Hi, I am Dr. Ryan Fuller. I'm clinical psychologist and I am going to talk to you a little bit about question I get all the time in giving the presentations. Whether or not exercise is the best or even a good anger management strategy. So the evidence for this I think is pretty good but we want to make sure that we carefully see two different types of exercises. So the first and this is even recommended by supposed anger experts and books is that going and taking your frustration or your anger or your rage out on a punching bag or a pillow or some other inanimate object is a very good anger management strategy. In fact there’s lots of scientific evidence that in fact says just the opposite. So that is based on the idea of catharsis and that by going and sort of displacing or releasing my anger by punching a pillow or putting someone's face on a pillow and punching it, I’m in fact discharging this aggressive energy and somehow it's then gone and dissipated. In fact there’ve been number of studies done and what they showed is that... In one case, they actually used the punching bag and people were... first they were triggered. Their anger in fact was brought on by... they wrote an essay and then they had someone criticize them. So always people became angry and then they were signed to different conditions.
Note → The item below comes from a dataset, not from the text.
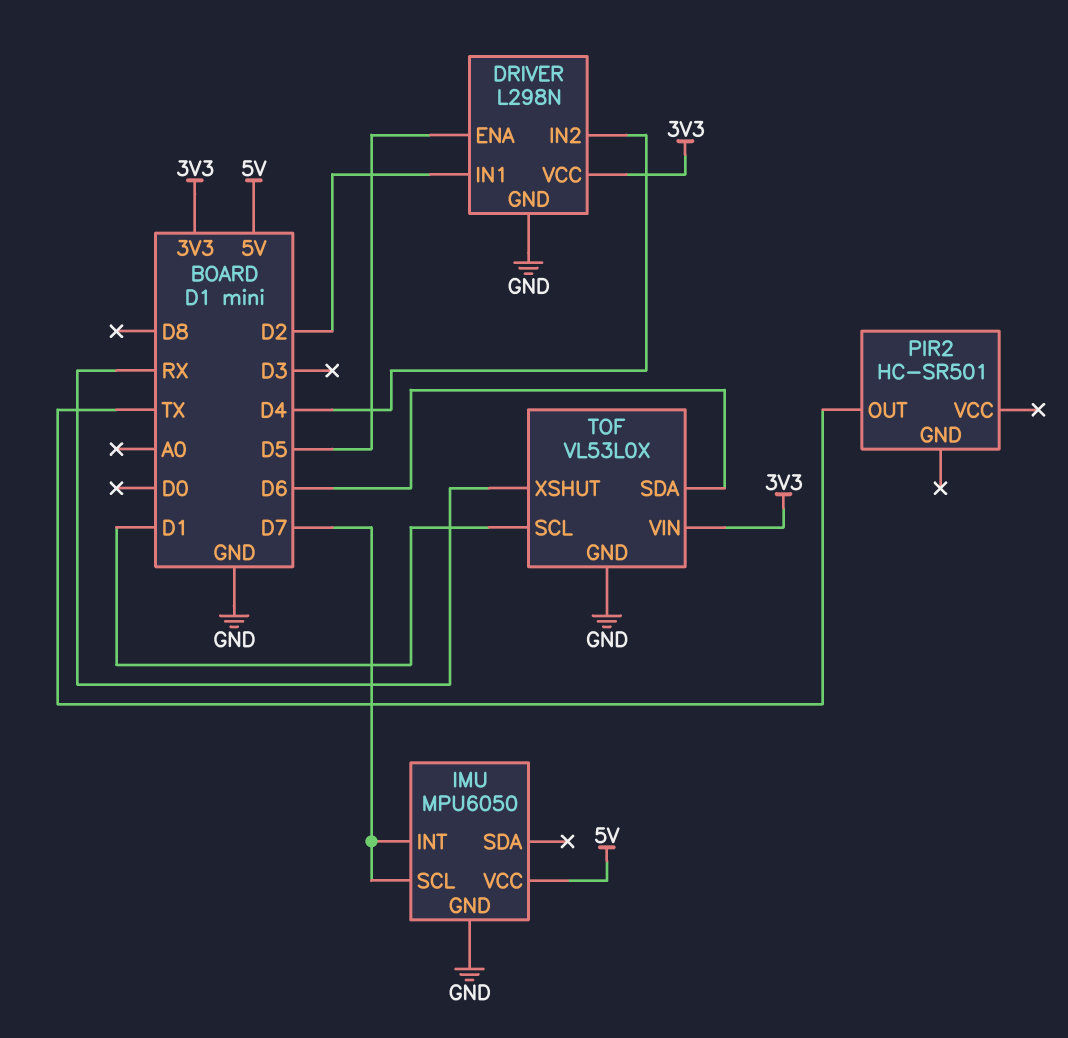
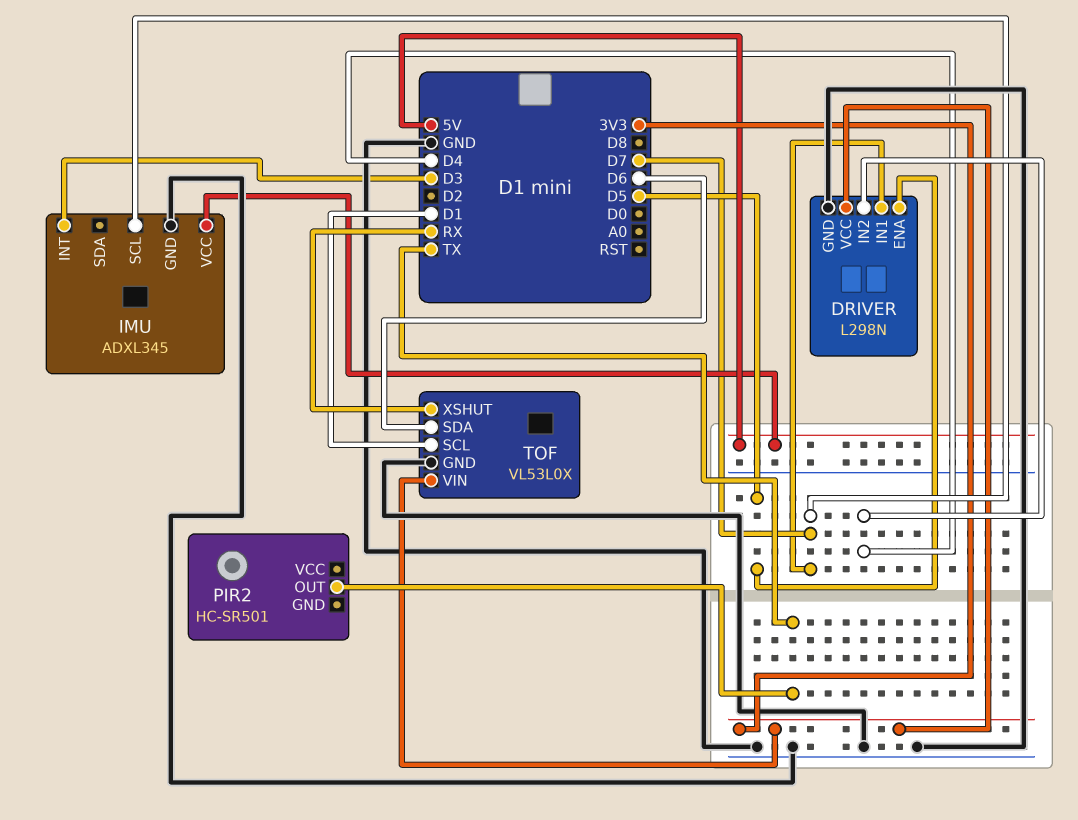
DRIVER pin IN1: D2 -> D7
IMU: MPU6050 -> ADXL345
IMU pin INT: D7 -> D3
One of those conditions was to hit a punching bag, while they thought about the person that had been critical of their essay. One of the other conditions in fact they were criticized and then they hit a punching bag but instead they were in fact thinking about physical fitness. Then afterwards, they in fact had the opportunity to aggress against another person by, I think delivering a loud noise. So, a form of aggression. It turns out the people who in fact were ruminating about the person who actually criticized them are more angry and more aggressive than other conditions. And so they’ve been other stage in the past that have used different models but it comes out again and again that if you're punching an inanimate object while thinking about... sort of to vent your anger, you in fact are likely increasing the anger and you're increasing the likelihood of aggression in the future. So that particular strategy in terms of taking your anger out by exercising in fact is not one that I recommend. With that said, using exercise to manage one's mood and to reduce your stress does seem to be a fairly sensible strategy for managing anger. We know that aerobic exercise for instance reduces depression symptoms. And we do know that negative effect, any negative emotion like those that go along with depression put us at risk for aggression. So on a regular basis, I've seen with my clients, they are engaging in exercise not as a form of handling a crisis in the moment but on a regular basis brings down their stress and allows them to handle crisis situation where anger and aggression might be problematic much much better.
Likewise, certainly going for a walk when you're angry might be a sensible thing to do. Takes you away from the anger trigger and allows you some time and space to think things through. But the idea of going and punching an inanimate object is a form of exercise to manage anger is not something that I would recommend.